「──ナマエッ」
「え?」
はし、と手を取られて思わずナマエは目を丸くする。
自分を呼ぶ声に覚えはある。それは自分の学級の級長の声なのだから、わからないはずがなかった。
でも、なぜ。その理由が分からず、えっとと思わず口を開いた。
「クロード……?」
「……あ、悪い」
手を掴んだ張本人に声をかけると、クロードはパッと手を離す。その顔には何の不自然さもあらず、ナマエは微かに首を傾げた。
クロードの顔にはへらりと人のいい笑みが浮かんでいる。だがその奥にこちらを伺うような色が浮かんでいることを、ナマエは見逃さない。
彼はいつもこうだ。こちらに笑みを見せながらもその奥に何か別の感情を隠している。
いったい自分の何が彼の琴線に触れたのだろう。手を取られ、その表情を見せるに至った意味は何なのだろう。
じっとクロードを見つめる。しかし彼はそんなことくらいで心の底を晒してくれるほど甘くはない。

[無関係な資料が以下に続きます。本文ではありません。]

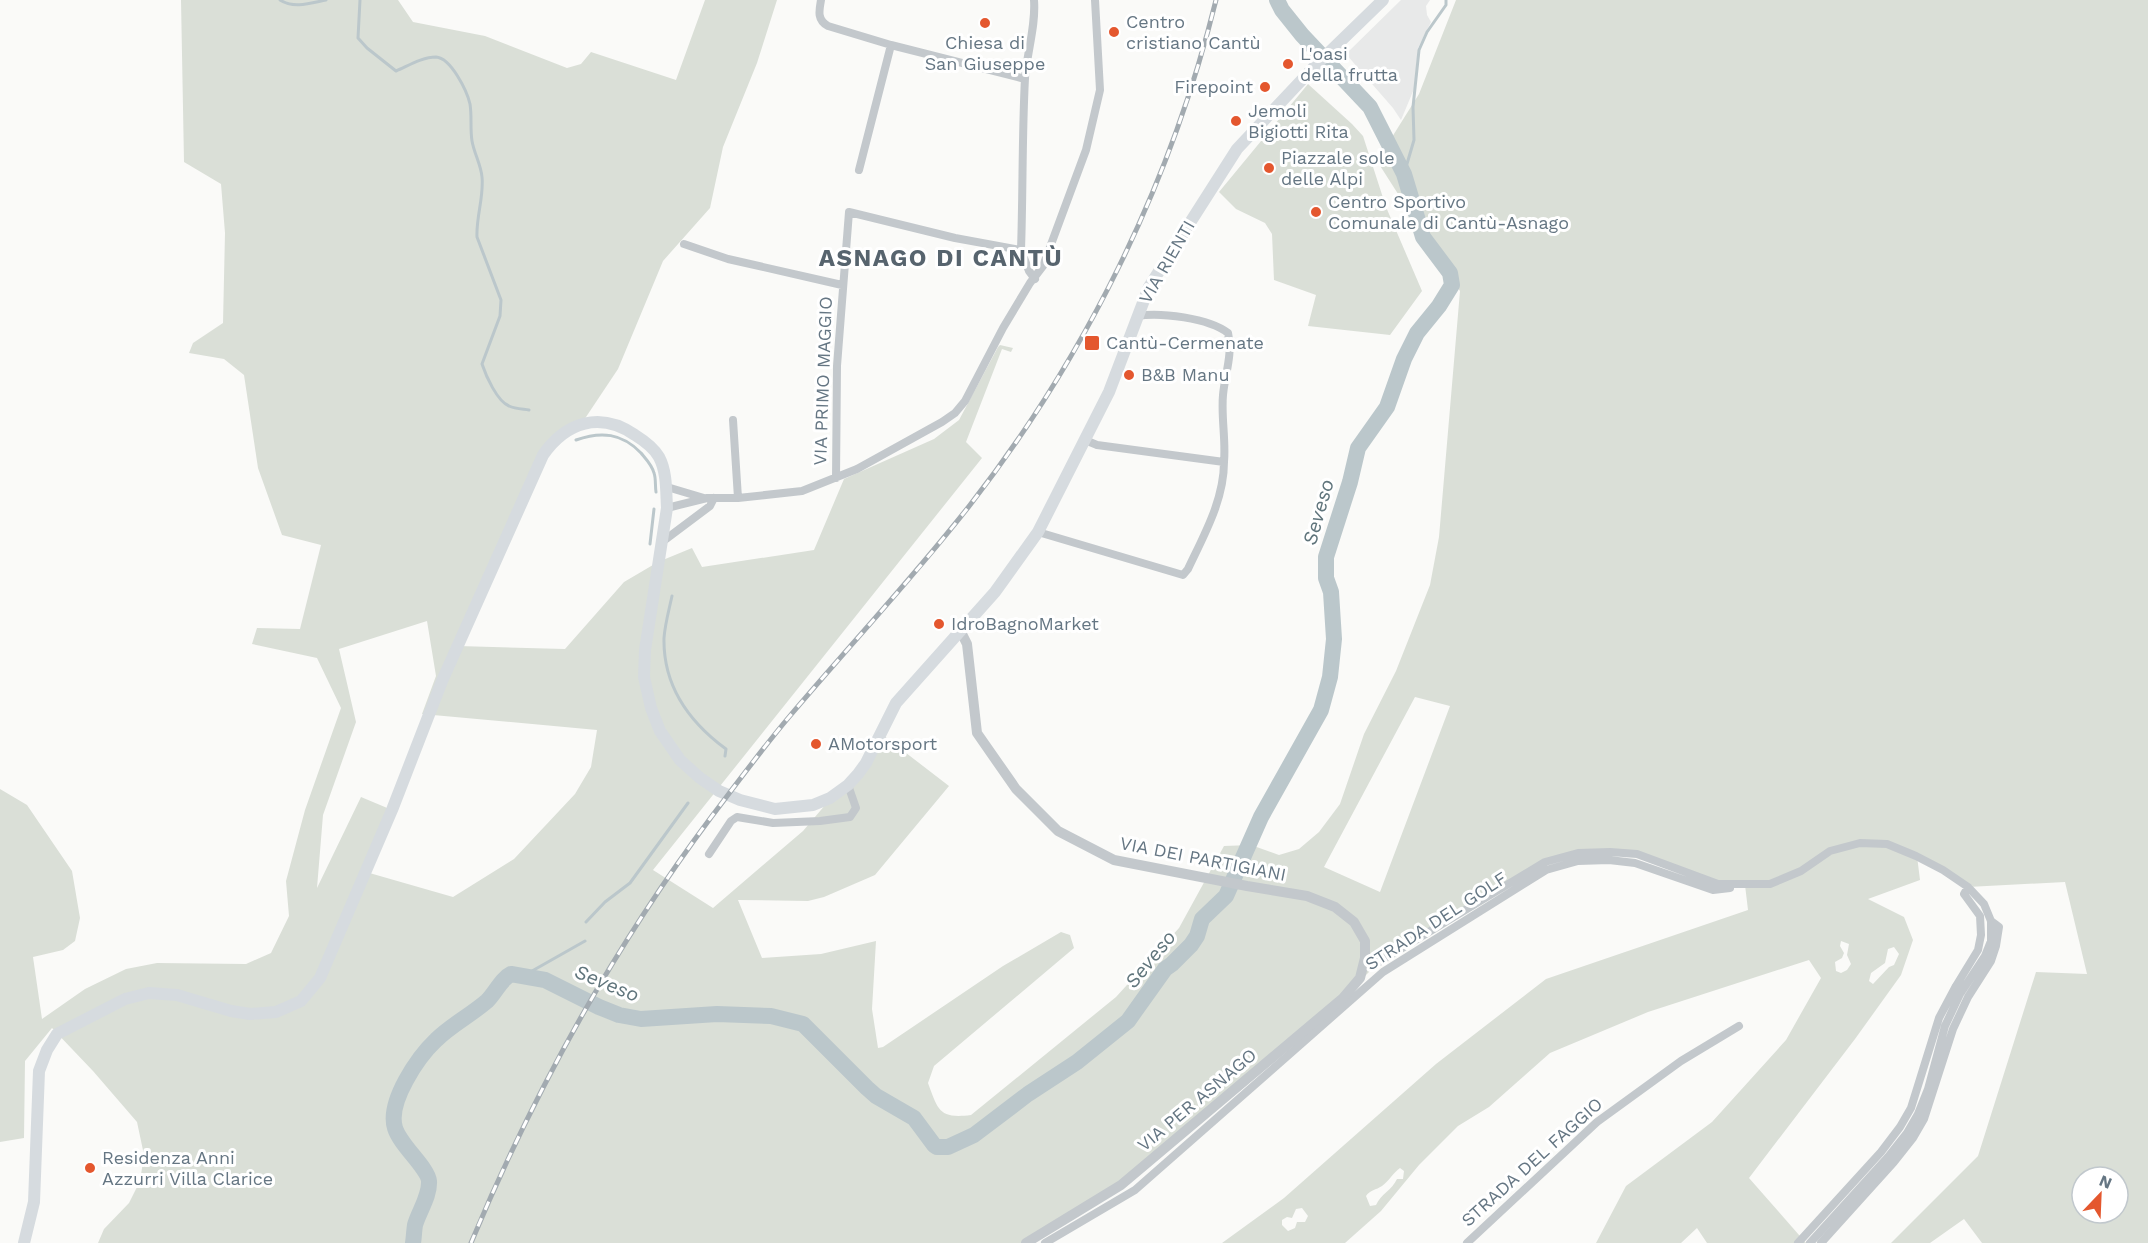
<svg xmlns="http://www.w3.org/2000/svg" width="2148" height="1243" font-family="'Work Sans',sans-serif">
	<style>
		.built { fill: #e8e9e9 }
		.green { fill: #dadfd7; fill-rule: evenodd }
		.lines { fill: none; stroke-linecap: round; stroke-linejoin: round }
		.stream { stroke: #bbc7cb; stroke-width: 3 }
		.river { stroke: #bbc7cb; stroke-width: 16 }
		.minor { stroke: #c3c8cc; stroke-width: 8 }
		.tertiary { stroke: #c3c8cc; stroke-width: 10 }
		.secondary { stroke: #d6dbdf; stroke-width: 12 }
		.rail-casing { stroke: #a2aab0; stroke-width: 5 }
		.rail { stroke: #fff; stroke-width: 3; stroke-dasharray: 9; stroke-linecap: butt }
		.poi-dot { fill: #e4572e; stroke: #fff; stroke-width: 2 }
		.labels { text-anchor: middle; stroke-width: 6; stroke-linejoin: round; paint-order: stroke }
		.poi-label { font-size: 18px; fill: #657683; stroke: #fff; text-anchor: start }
		.street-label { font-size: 18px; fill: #657683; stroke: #fff }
		.water-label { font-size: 20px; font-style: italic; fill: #60757c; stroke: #fff }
		.district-label { font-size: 24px; font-weight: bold; letter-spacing: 1.5px; fill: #57646e; stroke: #fff }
	</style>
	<rect width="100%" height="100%" fill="#fafaf8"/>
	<!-- built -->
	<path class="built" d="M1401,0H1430L1426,6L1427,15L1431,22L1418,48L1414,89L1401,120L1393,108L1346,54Z"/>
	<!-- green -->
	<path class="green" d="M181,0H398L413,22L485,36L567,68L581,64L591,52L676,80L705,0H777L757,63L723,147L710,208L663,261L618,369L582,423L551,444L458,646L565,649L624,582L658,562L692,548L702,567L814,550L844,479L934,439L959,420L998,347L1000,345L1013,348L1011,352L1002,349L966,442L982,458L653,870L713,908L803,831L884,736L949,786L875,875L824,897L808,901L738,900L762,958L821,954L876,941L872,1009L878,1048L883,1047L1003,966L1061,932L1070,935L1074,948L934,1066L928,1083C938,1110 939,1119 971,1115L1116,997L1179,928L1224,846L1251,845L1279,855L1299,849L1319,832L1340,804L1364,734L1396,671L1430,585L1439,537L1460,291L1377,161L1419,94L1456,0H2148V1243H1982L1964,1219L1930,1243H1891L1978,1156L2036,972L2087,974L2065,882L1968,887L1917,856L1920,880L1868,899L1904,917L1913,940L1901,975L1855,1039L1749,1178L1806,1243H1707L1697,1228L1681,1243H1596L1626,1186L1712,1122L1786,1040L1821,978L1809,960L1648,1012L1550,1053L1489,1107L1458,1126L1419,1165L1381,1211L1345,1243H1222L1284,1198L1436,1064L1546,979L1748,910L1745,885L1718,884L1637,854L1545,862L1379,962L1343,998L1121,1185L1027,1243H98L104,1229L129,1203L140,1181L144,1155L137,1122L93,1071L52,1028L25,1061L24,1138L0,1142V789L27,805L72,871L80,918L75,941L63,950L33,957L42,1019L85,989L126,969L157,963L246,964L271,953L289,916L286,881L305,810L341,708L317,658L252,644L257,628L300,629L321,545L282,535L258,468L244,375L224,359L189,353L193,343L223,323L225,233L221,184L184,162ZM427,621L436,676L422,714L597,730L591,767L575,794L514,859L453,897L366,872L392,810L361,797L317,888L323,815L356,722L339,649ZM1415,697L1450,706L1380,892L1324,867ZM1841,941L1849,944L1847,955L1851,964L1847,970L1841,973L1836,971L1835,962L1842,958L1844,953L1840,946ZM1894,947L1899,954L1894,965L1889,967L1873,984L1869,981L1871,973L1885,963L1888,949ZM1400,1168L1404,1171L1403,1179H1397C1392,1190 1381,1194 1376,1205L1370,1206L1366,1196C1370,1190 1376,1190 1382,1186C1389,1181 1393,1173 1400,1168ZM2082,1177H2118V1213H2082ZM1302,1208L1308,1216L1305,1222H1297L1295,1228L1288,1231L1282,1225V1220L1287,1217L1292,1218L1296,1209Z
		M1308,84L1352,124L1363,136L1386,207L1422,291L1390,335L1308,326L1316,295L1274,280L1272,234L1265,223L1236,209L1219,192Z"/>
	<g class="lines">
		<!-- stream -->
		<path class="stream" d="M280,0C294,9 311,3 326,0
			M360,0L358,38L367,48L396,71C408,66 422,57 436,57C451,58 467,91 470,104C472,116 470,129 472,141C474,153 481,165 482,177C484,197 476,217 477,237L501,300L500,316L482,364C486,376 497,401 509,406C515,409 523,409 529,410
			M1404,174L1414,140L1413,107L1419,50L1427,32L1446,5V0
			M576,440C601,431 622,433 641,453C646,459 652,465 654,473C656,478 655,486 656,492
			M650,544L654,509
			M672,596C669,610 665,624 664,638C663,686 688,721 726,749L725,756
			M586,922L605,902L630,883L688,803
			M527,976L532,971L585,941"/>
		<!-- river -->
		<path class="river" d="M413,1243C414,1237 414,1231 415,1225C419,1211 430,1196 429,1181C428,1168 400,1145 395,1128C387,1102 418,1057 436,1040C451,1025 471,1015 487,1001C496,992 501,979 511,974L545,980L599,1007L619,1015L641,1019L717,1014L771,1016L803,1024L867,1088L876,1096L914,1118L934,1145L937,1147H948L974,1135L1028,1094L1077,1062L1128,1021L1165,969L1172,964L1191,945L1197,936L1202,919L1226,896L1261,817L1321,710L1330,677L1334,639L1331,592L1326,578V557L1350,482L1358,448L1387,407L1404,359L1417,333L1439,306L1452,285L1450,273L1423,237L1404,174L1370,107L1302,35L1282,10L1277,0"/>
		<!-- minor -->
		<path class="minor" d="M821,0C819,11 817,20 828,26L891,45L1025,79
			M859,170L891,45
			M684,244L728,259L842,285
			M1021,250C1023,193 1022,135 1025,78C1027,52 1036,26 1034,0
			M1137,316C1160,312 1209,318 1228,333C1233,355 1225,373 1223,395C1221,417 1226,440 1224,462
			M733,420L738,498
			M836,478L837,366L849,212L955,238L1021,250L1029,271L1035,279
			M667,487L704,498
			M667,508L707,498H738L802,491L857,469L942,422L955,413L965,401L1003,328L1030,283L1043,266L1086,150L1100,90L1095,0
			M1038,532L1183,575L1188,569C1204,535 1224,500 1224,462L1097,445L1085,440
			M662,542L710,506L714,498
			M709,854L731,821L737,817L773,823L820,821L850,817L856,808L848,785
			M1365,958L1379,962L1545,862L1578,853L1610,852L1637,854L1718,884H1770L1801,871L1830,851L1860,843L1887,844L1916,856L1943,870L1968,887L1984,904L1991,921V941L1985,956L1960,994L1945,1026L1928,1089L1918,1114L1907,1133L1888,1157L1810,1243
			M1045,1243L1135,1190L1383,972L1546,870L1578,861L1609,860L1635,863L1713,890L1730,888
			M1467,1243L1597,1122L1681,1061L1739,1026
			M1798,1243L1881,1152L1900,1127L1911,1108L1939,1018L1956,986L1978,950L1981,935L1980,916L1964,894L1968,887
			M1821,1243L1894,1162L1913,1138L1924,1119L1953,1029L1968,997L1991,961L1996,946L1999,927L1991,921"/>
		<!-- tertiary -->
		<path class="tertiary" d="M960,630L967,644L977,733L1016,789L1058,831L1114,860L1247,886L1307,896L1335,907L1354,922L1365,941V958L1360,978L1343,998L1121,1185L1026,1243"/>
		<!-- secondary -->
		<path class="secondary" d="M24,1243L34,1202L39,1071L47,1050L57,1034L125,999L149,993L177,995L231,1011L250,1014L276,1012L301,1001L320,978L392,810L442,681L543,455C566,422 600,411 635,435C643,440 654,448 659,457C667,472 666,491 667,508L645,650L644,677L651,708L660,731L680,760L700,778L719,791L740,800L775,809L813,805L830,798L848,785L858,774L866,763L896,703L995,592L1038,532L1109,392L1149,287L1237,149L1314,67L1383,0"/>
		<defs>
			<path id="rail" d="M471,1243C534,1092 614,947 712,816C737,783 762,749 789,717C849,646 913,578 970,505C1086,356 1171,183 1216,0"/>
		</defs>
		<!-- rail casing -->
		<use href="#rail" class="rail-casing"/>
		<!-- rail -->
		<use href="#rail" class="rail"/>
	</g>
	<!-- markers -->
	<g class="poi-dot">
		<circle cx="985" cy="23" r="6"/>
		<circle cx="1114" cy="32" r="6"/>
		<circle cx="1288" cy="64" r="6"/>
		<circle cx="1265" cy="87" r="6"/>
		<circle cx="1236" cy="121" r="6"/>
		<circle cx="1269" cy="168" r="6"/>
		<circle cx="1316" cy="212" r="6"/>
		<rect x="1084" y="335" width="16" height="16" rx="3"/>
		<circle cx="1129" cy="375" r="6"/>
		<circle cx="939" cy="624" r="6"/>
		<circle cx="816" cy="744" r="6"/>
		<circle cx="90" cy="1168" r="6"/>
	</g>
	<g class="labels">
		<!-- poi labels -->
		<g class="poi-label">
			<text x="1126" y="28">Centro<tspan x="1126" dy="21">cristiano Cantù</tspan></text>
			<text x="985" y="49" text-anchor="middle">Chiesa di<tspan x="985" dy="21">San Giuseppe</tspan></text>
			<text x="1300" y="60">L'oasi<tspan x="1300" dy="21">della frutta</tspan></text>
			<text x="1253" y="93" text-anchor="end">Firepoint</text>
			<text x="1248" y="117">Jemoli<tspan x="1248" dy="21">Bigiotti Rita</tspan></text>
			<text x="1281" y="164">Piazzale sole<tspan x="1281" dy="21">delle Alpi</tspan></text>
			<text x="1328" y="208">Centro Sportivo<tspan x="1328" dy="21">Comunale di Cantù-Asnago</tspan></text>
			<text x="1106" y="349">Cantù-Cermenate</text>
			<text x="1141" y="381">B&amp;B Manu</text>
			<text x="951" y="630">IdroBagnoMarket</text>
			<text x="828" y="750">AMotorsport</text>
			<text x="102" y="1164">Residenza Anni<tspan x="102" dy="21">Azzurri Villa Clarice</tspan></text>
		</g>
		<!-- street labels -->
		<g class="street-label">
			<text transform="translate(1167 262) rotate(-60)" y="6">VIA RIENTI</text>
			<text transform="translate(823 381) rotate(-88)" y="6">VIA PRIMO MAGGIO</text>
			<text transform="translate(1203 859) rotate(11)" y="6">VIA DEI PARTIGIANI</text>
			<text transform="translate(1436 921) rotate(-33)" y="6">STRADA DEL GOLF</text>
			<text transform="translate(1197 1100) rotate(-40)" y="6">VIA PER ASNAGO</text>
			<text transform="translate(1532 1162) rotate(-42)" y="6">STRADA DEL FAGGIO</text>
		</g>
		<!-- water labels -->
		<g class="water-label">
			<text transform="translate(1318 512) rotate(-74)" y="7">Seveso</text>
			<text transform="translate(1150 959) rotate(-51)" y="7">Seveso</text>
			<text transform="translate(607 983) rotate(22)" y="7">Seveso</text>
		</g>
		<!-- district labels -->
		<g class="district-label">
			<text x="941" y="266">ASNAGO DI CANTÙ</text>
		</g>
	</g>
	<!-- north arrow -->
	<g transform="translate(2100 1195) rotate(23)"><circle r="28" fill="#ffffff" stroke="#c1c8cd" stroke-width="1.5"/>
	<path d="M0-4.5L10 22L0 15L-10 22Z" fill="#e4572e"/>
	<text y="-9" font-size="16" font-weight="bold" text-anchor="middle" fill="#657683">N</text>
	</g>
</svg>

「おっと、照れるなあ……。そんなに見つめたら穴が開いちまうだろう?」
「…………」
「無言止めてくれ、悪かったから」
恥ずかしがるくらいなら最初から言わなければいいのに。そう思ったが口には出さないでおいた。口に出したら出したで、きっと彼の領域に飲み込まれてしまうだろうから。

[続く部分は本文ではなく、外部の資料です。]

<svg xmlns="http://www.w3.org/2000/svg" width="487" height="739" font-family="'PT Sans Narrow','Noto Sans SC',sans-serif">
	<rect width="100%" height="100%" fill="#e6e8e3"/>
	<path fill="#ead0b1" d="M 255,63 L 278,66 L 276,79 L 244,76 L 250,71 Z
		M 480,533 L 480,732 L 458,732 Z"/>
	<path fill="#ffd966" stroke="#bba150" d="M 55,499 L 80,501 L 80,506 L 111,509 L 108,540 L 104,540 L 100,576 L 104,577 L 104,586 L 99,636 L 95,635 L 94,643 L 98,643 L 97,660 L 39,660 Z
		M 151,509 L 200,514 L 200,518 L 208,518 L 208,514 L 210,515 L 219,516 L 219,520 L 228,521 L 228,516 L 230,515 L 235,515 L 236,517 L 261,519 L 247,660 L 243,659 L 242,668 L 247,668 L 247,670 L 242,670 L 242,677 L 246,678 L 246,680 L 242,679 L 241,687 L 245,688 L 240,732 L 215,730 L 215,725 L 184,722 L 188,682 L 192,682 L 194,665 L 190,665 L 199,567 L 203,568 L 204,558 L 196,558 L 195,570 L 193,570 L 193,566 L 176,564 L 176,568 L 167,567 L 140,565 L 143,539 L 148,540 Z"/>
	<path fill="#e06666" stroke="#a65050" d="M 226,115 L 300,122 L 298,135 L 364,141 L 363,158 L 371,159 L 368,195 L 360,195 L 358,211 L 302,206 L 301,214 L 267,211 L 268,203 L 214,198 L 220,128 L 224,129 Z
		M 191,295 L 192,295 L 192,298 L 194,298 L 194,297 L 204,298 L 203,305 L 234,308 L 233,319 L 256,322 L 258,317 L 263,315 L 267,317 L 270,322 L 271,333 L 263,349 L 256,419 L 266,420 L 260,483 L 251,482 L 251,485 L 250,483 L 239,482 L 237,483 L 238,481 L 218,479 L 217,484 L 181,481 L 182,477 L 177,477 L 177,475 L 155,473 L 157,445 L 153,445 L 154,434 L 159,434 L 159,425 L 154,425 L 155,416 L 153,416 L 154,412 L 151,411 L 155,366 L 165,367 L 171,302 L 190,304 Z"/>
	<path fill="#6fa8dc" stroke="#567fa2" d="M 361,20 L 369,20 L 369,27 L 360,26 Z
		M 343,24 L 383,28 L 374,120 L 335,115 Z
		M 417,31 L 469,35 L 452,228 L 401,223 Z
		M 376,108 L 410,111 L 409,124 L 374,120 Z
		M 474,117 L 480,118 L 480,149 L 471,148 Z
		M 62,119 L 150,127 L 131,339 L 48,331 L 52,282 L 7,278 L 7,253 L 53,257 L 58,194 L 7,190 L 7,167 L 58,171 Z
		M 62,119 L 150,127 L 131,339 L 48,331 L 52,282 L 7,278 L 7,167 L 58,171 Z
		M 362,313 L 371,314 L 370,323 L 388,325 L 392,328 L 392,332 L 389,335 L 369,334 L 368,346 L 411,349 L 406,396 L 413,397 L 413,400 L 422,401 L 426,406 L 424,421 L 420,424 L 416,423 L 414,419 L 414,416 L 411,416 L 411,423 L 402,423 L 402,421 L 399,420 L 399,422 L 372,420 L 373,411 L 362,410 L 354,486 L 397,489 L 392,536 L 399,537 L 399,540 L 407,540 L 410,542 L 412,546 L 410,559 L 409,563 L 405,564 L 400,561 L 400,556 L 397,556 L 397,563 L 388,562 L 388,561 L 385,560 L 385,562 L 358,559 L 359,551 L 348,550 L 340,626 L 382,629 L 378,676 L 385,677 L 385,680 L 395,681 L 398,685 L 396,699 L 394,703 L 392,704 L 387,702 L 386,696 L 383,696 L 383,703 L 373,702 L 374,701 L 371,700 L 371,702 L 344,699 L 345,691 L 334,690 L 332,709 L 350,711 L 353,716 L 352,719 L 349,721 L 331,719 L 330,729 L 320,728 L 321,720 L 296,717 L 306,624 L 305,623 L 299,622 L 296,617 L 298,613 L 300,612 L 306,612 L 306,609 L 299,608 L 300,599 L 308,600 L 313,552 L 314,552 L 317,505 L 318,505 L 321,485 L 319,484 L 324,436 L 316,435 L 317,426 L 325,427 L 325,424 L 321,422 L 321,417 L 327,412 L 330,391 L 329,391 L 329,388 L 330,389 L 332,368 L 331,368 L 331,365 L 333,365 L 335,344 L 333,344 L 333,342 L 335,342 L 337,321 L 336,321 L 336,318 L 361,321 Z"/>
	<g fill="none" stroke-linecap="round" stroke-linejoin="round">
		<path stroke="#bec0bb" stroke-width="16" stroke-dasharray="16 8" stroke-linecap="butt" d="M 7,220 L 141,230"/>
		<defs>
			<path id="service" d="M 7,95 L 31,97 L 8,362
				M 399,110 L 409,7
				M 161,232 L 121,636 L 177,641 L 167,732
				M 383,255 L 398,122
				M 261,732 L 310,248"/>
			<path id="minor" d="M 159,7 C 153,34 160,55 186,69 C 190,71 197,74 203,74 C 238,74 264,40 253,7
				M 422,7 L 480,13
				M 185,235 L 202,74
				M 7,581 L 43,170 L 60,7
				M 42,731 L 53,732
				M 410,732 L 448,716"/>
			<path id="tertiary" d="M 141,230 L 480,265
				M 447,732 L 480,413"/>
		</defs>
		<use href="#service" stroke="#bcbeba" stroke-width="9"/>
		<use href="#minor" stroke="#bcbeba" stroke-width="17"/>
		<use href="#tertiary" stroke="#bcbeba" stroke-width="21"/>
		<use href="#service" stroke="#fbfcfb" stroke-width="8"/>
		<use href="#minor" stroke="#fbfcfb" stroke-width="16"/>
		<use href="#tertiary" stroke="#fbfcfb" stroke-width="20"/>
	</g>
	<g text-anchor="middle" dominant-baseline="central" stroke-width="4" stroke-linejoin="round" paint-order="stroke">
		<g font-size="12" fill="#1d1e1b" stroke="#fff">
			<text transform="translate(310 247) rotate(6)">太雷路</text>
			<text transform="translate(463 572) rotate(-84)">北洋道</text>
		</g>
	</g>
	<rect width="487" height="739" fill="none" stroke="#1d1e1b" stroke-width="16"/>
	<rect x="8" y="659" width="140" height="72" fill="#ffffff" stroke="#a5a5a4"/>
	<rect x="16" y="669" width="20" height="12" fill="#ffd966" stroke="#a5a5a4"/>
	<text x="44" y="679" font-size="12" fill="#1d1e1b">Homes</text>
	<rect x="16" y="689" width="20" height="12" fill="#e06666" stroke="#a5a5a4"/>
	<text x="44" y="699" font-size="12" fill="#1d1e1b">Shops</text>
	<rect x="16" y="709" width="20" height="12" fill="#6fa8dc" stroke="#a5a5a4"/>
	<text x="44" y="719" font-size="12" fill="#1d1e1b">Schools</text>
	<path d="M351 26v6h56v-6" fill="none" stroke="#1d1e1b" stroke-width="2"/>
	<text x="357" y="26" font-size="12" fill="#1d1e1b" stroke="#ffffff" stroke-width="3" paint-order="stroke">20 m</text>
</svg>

小さく息を吐き出す。兎にも角にも、手を掴んだからには用事があったのだろう。それを思い出して彼に向き直る。
「それで……クロード、どうかしたの」
「ああいや、別に何かあったってわけじゃあないんだが……」
「?」
歯切れの悪いクロードの声にナマエは眉を顰めた。彼が意味の分からない行動をするのは常だが、その裏には常に彼にしかわからない理由が潜んでいるからだ。
で、あるならば。今の彼の行動にも裏に何かあると推測するのはとても自然なことで、だからこそ疑うのも当然だった。
そしてそのことをナマエの表情から読み取ったらしいクロードはばつが悪い顔をしている。暫くそうして考えた後、目を逸らしながら答えた。
「時たま、浮いてどこか行きそうに見えるんでなあ」
「……浮いて?」
何を言っているんだろう、とまたナマエの目が丸くなる。
そういう顔されるから言うつもりなかったんだって、と珍しく恥ずかし気に吐き捨てたクロードがどことなく面白くて思わず笑いそうになった。きっと笑ったらその次を続けてくれることはないだろうと予測してなんとか耐え、彼の言葉の続きを待つ。
「ナマエ、存在自体がふわふわしてるし」
「ええ、なにそれ……」
「お前は気が付いてないかもしれないが、学級の奴らの共通認識だぜ?」
どういう意味だろう。
存在がふわふわしている、など初めて聞いた。それに、その印象は自分よりもむしろ──。
「私よりも、クロードじゃないかな……」
「何がだ?」
「ふわふわしているの」
「はは、俺ほど地に足ついてるやつもいねえだろ」
「どの口が言っているのか……」
笑って言う彼をじっと見て、やはりその形容は自分よりもクロードの方がふさわしいと思ってしまう。
彼は人のいい笑顔を浮かべている。だがそれだけだ。自分の中に一定以上踏み込ませないし、その心根を知っている人はきっと誰もいないのだろう。
「風みたいで、ふわふわしてて、すぐにどこかいっちゃいそうなの。私よりクロードじゃない」
「そんなことはないと思うんだがなあ」
「……私、そんなにふわふわしている?」
「ああ」
ならばと今度はナマエからクロードの手を取った。え、と驚いたように目を見開いたクロードと目を合わせてふっと笑った。
「手繋いで、一緒に飛んでこっか」
「──はは、それもありかもしれないな」
「ばか、冗談」
「分かってる分かってる」
けらけらと笑うクロードの姿を見てまた笑う。
繋いだ手はしっかりと質量を持っていたけれど、やはりその表情がどこか遠くを見ているようにも見えた。